Guardianship case highlights need for counsel, Michigan justices say

By Ed White
Associated Press

DETROIT (AP) — Three justices on the Michigan Supreme Court believe lawyers should be appointed to help people navigate complicated guardianship disputes.

The remarks came in an unusual case: A woman spent about five years trying to get two children back after their grandmother went to court in Delta County and was awarded guardianship.

“This guardianship should not have been entered in the first place. ... What transpired in this case is troubling,” Justice Megan Cavanagh said.

“Fit parents have the fundamental constitutional right to make decisions concerning the care, custody and control of their children,” Cavanagh said. “This right is an element of
liberty protected by due process.”

A 3-0 appeals court decision in favor of the mother will stand, the Supreme Court said last Friday.

A grandmother in the Upper Peninsula had agreed to temporarily care for the kids until the mother could get settled hours away in the Lower Peninsula.
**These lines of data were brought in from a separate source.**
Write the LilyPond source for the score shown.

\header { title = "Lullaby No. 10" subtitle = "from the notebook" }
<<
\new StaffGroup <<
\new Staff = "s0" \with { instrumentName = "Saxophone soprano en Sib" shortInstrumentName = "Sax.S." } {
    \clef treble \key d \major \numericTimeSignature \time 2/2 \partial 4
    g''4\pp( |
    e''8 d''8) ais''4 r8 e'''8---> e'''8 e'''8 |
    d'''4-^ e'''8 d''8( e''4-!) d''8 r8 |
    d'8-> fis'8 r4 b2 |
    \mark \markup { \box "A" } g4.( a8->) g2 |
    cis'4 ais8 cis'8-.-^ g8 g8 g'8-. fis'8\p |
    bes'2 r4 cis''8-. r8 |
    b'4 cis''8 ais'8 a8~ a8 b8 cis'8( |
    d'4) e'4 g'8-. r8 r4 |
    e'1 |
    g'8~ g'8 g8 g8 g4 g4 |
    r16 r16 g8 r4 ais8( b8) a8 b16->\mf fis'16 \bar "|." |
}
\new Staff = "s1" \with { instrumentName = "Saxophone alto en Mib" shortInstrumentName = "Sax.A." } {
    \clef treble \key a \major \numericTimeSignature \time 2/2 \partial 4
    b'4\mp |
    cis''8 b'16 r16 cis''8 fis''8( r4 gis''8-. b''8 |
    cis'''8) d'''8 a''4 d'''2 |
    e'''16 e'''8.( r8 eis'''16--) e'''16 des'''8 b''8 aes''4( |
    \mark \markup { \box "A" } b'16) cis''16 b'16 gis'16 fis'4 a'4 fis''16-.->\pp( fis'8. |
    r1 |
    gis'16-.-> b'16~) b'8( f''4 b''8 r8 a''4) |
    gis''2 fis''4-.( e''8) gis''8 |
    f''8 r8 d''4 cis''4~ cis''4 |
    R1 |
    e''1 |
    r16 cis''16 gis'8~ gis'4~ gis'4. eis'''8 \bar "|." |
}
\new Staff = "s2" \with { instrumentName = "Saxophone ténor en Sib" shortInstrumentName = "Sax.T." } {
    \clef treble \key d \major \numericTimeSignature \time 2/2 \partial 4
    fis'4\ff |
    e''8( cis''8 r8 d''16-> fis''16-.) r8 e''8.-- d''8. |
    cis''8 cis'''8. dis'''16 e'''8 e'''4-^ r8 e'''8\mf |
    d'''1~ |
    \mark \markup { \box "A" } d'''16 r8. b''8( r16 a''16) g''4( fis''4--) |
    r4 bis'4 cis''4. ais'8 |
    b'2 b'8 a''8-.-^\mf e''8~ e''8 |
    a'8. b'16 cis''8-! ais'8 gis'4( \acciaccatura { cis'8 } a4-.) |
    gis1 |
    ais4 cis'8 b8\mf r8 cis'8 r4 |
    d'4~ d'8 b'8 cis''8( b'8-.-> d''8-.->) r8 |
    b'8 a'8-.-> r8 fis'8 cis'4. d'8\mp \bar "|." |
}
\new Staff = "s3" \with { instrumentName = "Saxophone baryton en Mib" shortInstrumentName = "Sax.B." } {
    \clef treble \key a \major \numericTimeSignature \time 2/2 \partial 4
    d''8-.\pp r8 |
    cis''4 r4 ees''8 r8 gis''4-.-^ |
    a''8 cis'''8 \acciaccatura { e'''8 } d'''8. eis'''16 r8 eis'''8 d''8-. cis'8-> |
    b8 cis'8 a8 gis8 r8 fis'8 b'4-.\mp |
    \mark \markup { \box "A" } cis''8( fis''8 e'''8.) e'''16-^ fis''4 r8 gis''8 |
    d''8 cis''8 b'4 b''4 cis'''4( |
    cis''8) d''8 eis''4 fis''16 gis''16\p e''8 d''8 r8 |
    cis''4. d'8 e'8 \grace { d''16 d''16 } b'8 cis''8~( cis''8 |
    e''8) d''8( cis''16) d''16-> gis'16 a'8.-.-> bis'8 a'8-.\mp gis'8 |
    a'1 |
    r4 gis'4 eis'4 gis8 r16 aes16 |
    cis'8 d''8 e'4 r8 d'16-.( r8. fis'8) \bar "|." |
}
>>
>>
But the grandmother was subsequently granted guardianship in 2015 by Judge Robert Goebel, according to a summary of the case.

The mother twice challenged it without a lawyer and lost. She was finally able to get an attorney to assist her in 2018.

Cavanagh urged the Legislature to consider making court-appointed lawyers available to parents in guardianship cases. Justices Elizabeth Welch and Elizabeth Clement joined her remarks.

“I believe the assistance of a court-appointed attorney in a contested guardianship case is necessary to safeguard parental rights and ensure that a guardianship is entered using only fundamentally fair procedures,” Cavanagh said.